While we argue that our approach beats conventional approaches, as long as the rank is smaller than the number of shots, we make this claim for the low- to mid-range frequencies where extended image volumes are indeed low rank. For the higher frequencies, we may have to exploit other approaches that include exploiting the low-rank off-diagonal structure of image volumes by hierarchical semi-separable representation (HSS, Chandrasekaran et al. (2006), Lin et al. (2011), Jumah and Herrmann (2014)). Another option would be to use recent work by C. Musco and Musco (2015) on block Krylov methods. In either case, the presented approach has the advantage that the probing can be done in parallel and involves significantly fewer resources because we only need to loop over the rank instead of over shots.

The main premise of wave-equation based redatuming, also known as target-oriented imaging, is that it is computationally efficient. Even though many elegant solutions to target-oriented imaging exist, their computational costs often scale linearly with the number of shots and exponentially with the size of the full model. By using probing techniques from randomized linear algebra, we mitigate these costs by representing image volumes in low-rank factored form. By construction, image volumes can be considered as redatumed data after restriction to a particular datum. The low-rank factorization gives us access to this restriction without having to form, work with or loop over all shots.

Our approach is based on a “double two-way wave equation”, which is an object we can probe at the costs of two wave-equation solves for each probing vector. These probings give us access via the randomized singular-value factorization to redatumed data without the need to loop over shots, which can lead to major computational gains if the rank of the factorization is smaller than the number of shots. Since monochromatic full subsurface extended image volumes indeed exhibit a low-rank structure for low-to-mid range frequencies this leads to a viable approach that leads to significant reductions in computational costs. Rather than being dominated by the number of shots in the survey, our costs are proportional to the rank of the factorization, which is small as long as we do not work at too high frequencies.

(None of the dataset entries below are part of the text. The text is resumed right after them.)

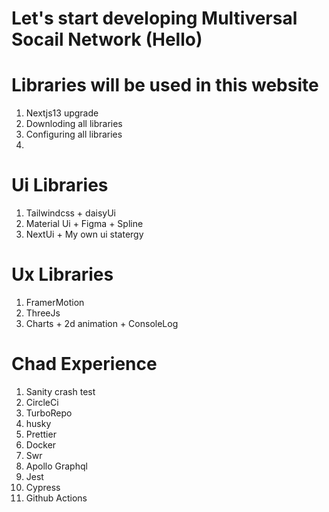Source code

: # Let's start developing Multiversal Socail Network (Hello) 
# Libraries will be used in this website
1. Nextjs13 upgrade
2. Downloding all libraries
3. Configuring all libraries
4. 

# Ui Libraries
1. Tailwindcss + daisyUi
2. Material Ui + Figma + Spline
3. NextUi + My own ui statergy

# Ux Libraries
1. FramerMotion
2. ThreeJs
3. Charts + 2d animation + ConsoleLog

# Chad Experience
1. Sanity crash test
2. CircleCi
3. TurboRepo
4. husky
5. Prettier
6. Docker
7. Swr
8. Apollo Graphql
9. Jest
10. Cypress
11. Github Actions

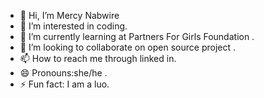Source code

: - 👋 Hi, I’m Mercy Nabwire
- 👀 I’m interested in coding.
- 🌱 I’m currently learning at Partners For Girls Foundation .
- 💞️ I’m looking to collaborate on open source project .
- 📫 How to reach me through linked in.
- 😄 Pronouns:she/he .
- ⚡ Fun fact: I am a luo.

<!---
mercynabwire/mercynabwire is a ✨ special ✨ repository because its `README.md` (this file) appears on your GitHub profile.
You can click the Preview link to take a look at your changes.
--->
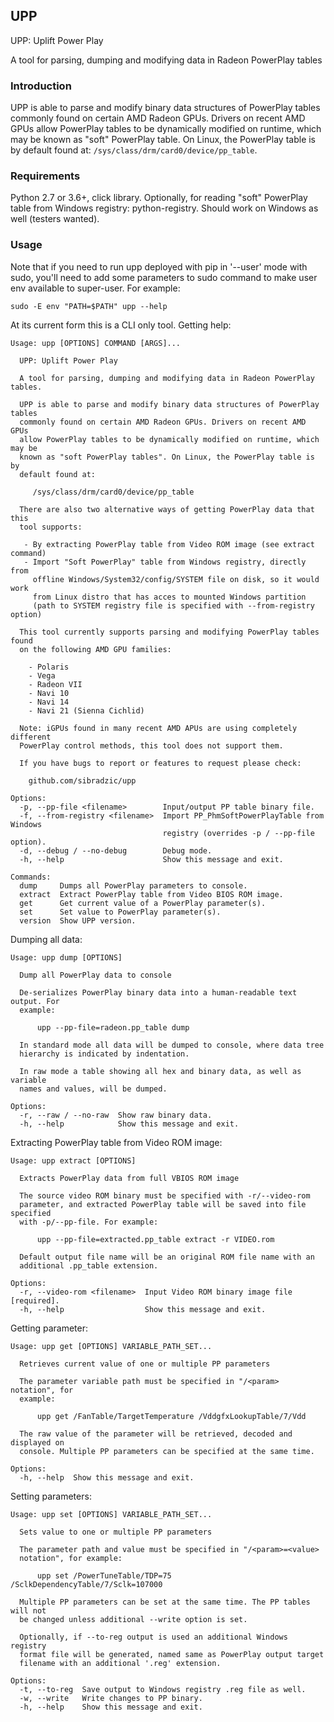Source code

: ## UPP

UPP: Uplift Power Play

A tool for parsing, dumping and modifying data in Radeon PowerPlay tables

### Introduction

UPP is able to parse and modify binary data structures of PowerPlay tables
commonly found on certain AMD Radeon GPUs. Drivers on recent AMD GPUs
allow PowerPlay tables to be dynamically modified on runtime, which may be
known as "soft" PowerPlay table. On Linux, the PowerPlay table is by default
found at: `/sys/class/drm/card0/device/pp_table`.

### Requirements

Python 2.7 or 3.6+, click library. Optionally, for reading "soft" PowerPlay
table from Windows registry: python-registry. Should work on Windows as well
(testers wanted).

### Usage

Note that if you need to run upp deployed with pip in '--user' mode with sudo,
you'll need to add some parameters to sudo command to make user env available
to super-user. For example:

    sudo -E env "PATH=$PATH" upp --help

At its current form this is a CLI only tool. Getting help:

    Usage: upp [OPTIONS] COMMAND [ARGS]...

      UPP: Uplift Power Play

      A tool for parsing, dumping and modifying data in Radeon PowerPlay tables.

      UPP is able to parse and modify binary data structures of PowerPlay tables
      commonly found on certain AMD Radeon GPUs. Drivers on recent AMD GPUs
      allow PowerPlay tables to be dynamically modified on runtime, which may be
      known as "soft PowerPlay tables". On Linux, the PowerPlay table is by
      default found at:

         /sys/class/drm/card0/device/pp_table

      There are also two alternative ways of getting PowerPlay data that this
      tool supports:

       - By extracting PowerPlay table from Video ROM image (see extract command)
       - Import "Soft PowerPlay" table from Windows registry, directly from
         offline Windows/System32/config/SYSTEM file on disk, so it would work
         from Linux distro that has acces to mounted Windows partition
         (path to SYSTEM registry file is specified with --from-registry option)

      This tool currently supports parsing and modifying PowerPlay tables found
      on the following AMD GPU families:

        - Polaris
        - Vega
        - Radeon VII
        - Navi 10
        - Navi 14
        - Navi 21 (Sienna Cichlid)

      Note: iGPUs found in many recent AMD APUs are using completely different
      PowerPlay control methods, this tool does not support them.

      If you have bugs to report or features to request please check:

        github.com/sibradzic/upp

    Options:
      -p, --pp-file <filename>        Input/output PP table binary file.
      -f, --from-registry <filename>  Import PP_PhmSoftPowerPlayTable from Windows
                                      registry (overrides -p / --pp-file option).
      -d, --debug / --no-debug        Debug mode.
      -h, --help                      Show this message and exit.

    Commands:
      dump     Dumps all PowerPlay parameters to console.
      extract  Extract PowerPlay table from Video BIOS ROM image.
      get      Get current value of a PowerPlay parameter(s).
      set      Set value to PowerPlay parameter(s).
      version  Show UPP version.

Dumping all data:

    Usage: upp dump [OPTIONS]

      Dump all PowerPlay data to console

      De-serializes PowerPlay binary data into a human-readable text output. For
      example:

          upp --pp-file=radeon.pp_table dump

      In standard mode all data will be dumped to console, where data tree
      hierarchy is indicated by indentation.

      In raw mode a table showing all hex and binary data, as well as variable
      names and values, will be dumped.

    Options:
      -r, --raw / --no-raw  Show raw binary data.
      -h, --help            Show this message and exit.

Extracting PowerPlay table from Video ROM image:

    Usage: upp extract [OPTIONS]

      Extracts PowerPlay data from full VBIOS ROM image

      The source video ROM binary must be specified with -r/--video-rom
      parameter, and extracted PowerPlay table will be saved into file specified
      with -p/--pp-file. For example:

          upp --pp-file=extracted.pp_table extract -r VIDEO.rom

      Default output file name will be an original ROM file name with an
      additional .pp_table extension.

    Options:
      -r, --video-rom <filename>  Input Video ROM binary image file  [required].
      -h, --help                  Show this message and exit.

Getting parameter:

    Usage: upp get [OPTIONS] VARIABLE_PATH_SET...

      Retrieves current value of one or multiple PP parameters

      The parameter variable path must be specified in "/<param> notation", for
      example:

          upp get /FanTable/TargetTemperature /VddgfxLookupTable/7/Vdd

      The raw value of the parameter will be retrieved, decoded and displayed on
      console. Multiple PP parameters can be specified at the same time.

    Options:
      -h, --help  Show this message and exit.

Setting parameters:

    Usage: upp set [OPTIONS] VARIABLE_PATH_SET...

      Sets value to one or multiple PP parameters

      The parameter path and value must be specified in "/<param>=<value>
      notation", for example:

          upp set /PowerTuneTable/TDP=75 /SclkDependencyTable/7/Sclk=107000

      Multiple PP parameters can be set at the same time. The PP tables will not
      be changed unless additional --write option is set.

      Optionally, if --to-reg output is used an additional Windows registry
      format file will be generated, named same as PowerPlay output target
      filename with an additional '.reg' extension.

    Options:
      -t, --to-reg  Save output to Windows registry .reg file as well.
      -w, --write   Write changes to PP binary.
      -h, --help    Show this message and exit.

Experimental results for these low-to-mid range frequencies on synthetic 2D models demonstrate that the proposed low-rank factorization based approach is \(\approx\) twenty-five times faster in time and more than fifteen times cheaper in memory storage compared to the conventional shot-profile approach. We further illustrate experimentally using 2D Sigsbee model that the target-oriented images using low-rank factorization based reflection response can be computed with little to no compromise in accuracy compared to the standard shot-profile approaches.

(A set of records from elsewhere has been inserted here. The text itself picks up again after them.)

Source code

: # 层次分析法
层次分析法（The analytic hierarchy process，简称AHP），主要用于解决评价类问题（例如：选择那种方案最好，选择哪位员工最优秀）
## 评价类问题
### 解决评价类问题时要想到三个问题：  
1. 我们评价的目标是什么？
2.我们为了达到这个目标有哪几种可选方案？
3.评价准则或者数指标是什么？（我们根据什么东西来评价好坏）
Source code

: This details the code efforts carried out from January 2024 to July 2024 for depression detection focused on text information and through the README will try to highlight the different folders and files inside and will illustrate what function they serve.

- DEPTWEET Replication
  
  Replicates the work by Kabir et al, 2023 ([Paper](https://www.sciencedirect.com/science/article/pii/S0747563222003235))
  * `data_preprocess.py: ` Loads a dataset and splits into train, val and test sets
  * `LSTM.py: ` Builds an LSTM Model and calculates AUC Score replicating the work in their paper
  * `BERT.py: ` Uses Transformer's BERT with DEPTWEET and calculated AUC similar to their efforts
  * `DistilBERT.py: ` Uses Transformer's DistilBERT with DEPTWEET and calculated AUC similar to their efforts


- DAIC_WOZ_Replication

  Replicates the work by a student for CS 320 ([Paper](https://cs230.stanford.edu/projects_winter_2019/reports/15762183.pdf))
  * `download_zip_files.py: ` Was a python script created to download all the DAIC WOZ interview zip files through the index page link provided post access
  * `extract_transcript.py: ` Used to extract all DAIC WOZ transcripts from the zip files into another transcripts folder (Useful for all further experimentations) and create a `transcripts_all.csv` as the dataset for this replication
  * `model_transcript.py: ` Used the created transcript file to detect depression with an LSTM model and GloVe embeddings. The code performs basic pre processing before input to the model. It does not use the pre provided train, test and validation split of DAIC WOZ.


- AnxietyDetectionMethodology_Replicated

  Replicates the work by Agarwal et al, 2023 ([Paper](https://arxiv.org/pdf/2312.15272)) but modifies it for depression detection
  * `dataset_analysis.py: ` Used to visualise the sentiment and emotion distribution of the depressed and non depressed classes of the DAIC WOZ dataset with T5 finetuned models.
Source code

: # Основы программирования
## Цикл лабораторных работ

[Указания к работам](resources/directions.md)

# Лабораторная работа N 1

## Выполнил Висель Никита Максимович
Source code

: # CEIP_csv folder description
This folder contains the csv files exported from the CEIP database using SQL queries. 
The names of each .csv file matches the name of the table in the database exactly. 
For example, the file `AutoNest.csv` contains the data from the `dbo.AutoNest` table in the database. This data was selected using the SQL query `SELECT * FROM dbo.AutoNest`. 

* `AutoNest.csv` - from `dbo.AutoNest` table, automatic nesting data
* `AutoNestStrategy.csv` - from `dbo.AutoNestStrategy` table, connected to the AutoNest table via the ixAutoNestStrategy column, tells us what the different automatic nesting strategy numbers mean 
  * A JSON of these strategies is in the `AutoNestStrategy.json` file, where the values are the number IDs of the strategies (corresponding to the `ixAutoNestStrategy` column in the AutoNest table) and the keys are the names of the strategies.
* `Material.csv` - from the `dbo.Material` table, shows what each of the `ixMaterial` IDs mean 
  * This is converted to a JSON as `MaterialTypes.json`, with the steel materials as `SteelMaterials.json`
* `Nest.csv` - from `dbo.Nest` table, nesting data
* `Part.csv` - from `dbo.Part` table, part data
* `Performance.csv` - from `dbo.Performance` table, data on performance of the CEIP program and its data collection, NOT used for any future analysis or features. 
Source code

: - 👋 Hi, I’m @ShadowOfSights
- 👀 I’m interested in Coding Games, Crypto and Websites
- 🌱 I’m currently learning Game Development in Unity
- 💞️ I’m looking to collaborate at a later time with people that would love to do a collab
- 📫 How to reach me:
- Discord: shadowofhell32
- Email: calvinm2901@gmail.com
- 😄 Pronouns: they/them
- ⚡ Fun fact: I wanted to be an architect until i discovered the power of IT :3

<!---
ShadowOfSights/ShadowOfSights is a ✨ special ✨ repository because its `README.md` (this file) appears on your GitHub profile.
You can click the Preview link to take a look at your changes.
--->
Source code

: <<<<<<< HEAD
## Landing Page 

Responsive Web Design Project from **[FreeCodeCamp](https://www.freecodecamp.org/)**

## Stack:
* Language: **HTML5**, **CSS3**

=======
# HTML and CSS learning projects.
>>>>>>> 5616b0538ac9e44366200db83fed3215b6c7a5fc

R.K. would like to thank Schlumberger Gould Research Centre, Cambridge, UK, for the internship opportunity, where this project took initial shape. This work was financially supported in part by the Natural Sciences and Engineering Research Council of Canada Collaborative Research and Development Grant DNOISE II (CDRP J 375142-08). This research was carried out as part of the SINBAD II project with the support of the member organizations of the SINBAD Consortium. The authors wish to acknowledge the SENAI CIMATEC Supercomputing Centre for Industrial Innovation, with support from BG Brazil and the Brazilian Authority for Oil, Gas and Biofuels (ANP), for the provision and operation of computational facilities and the commitment to invest in Research and Development. Finally, M.G. would like to thanks the Swiss National Science Foundation (Grant no. P300P2-167681) for financial support.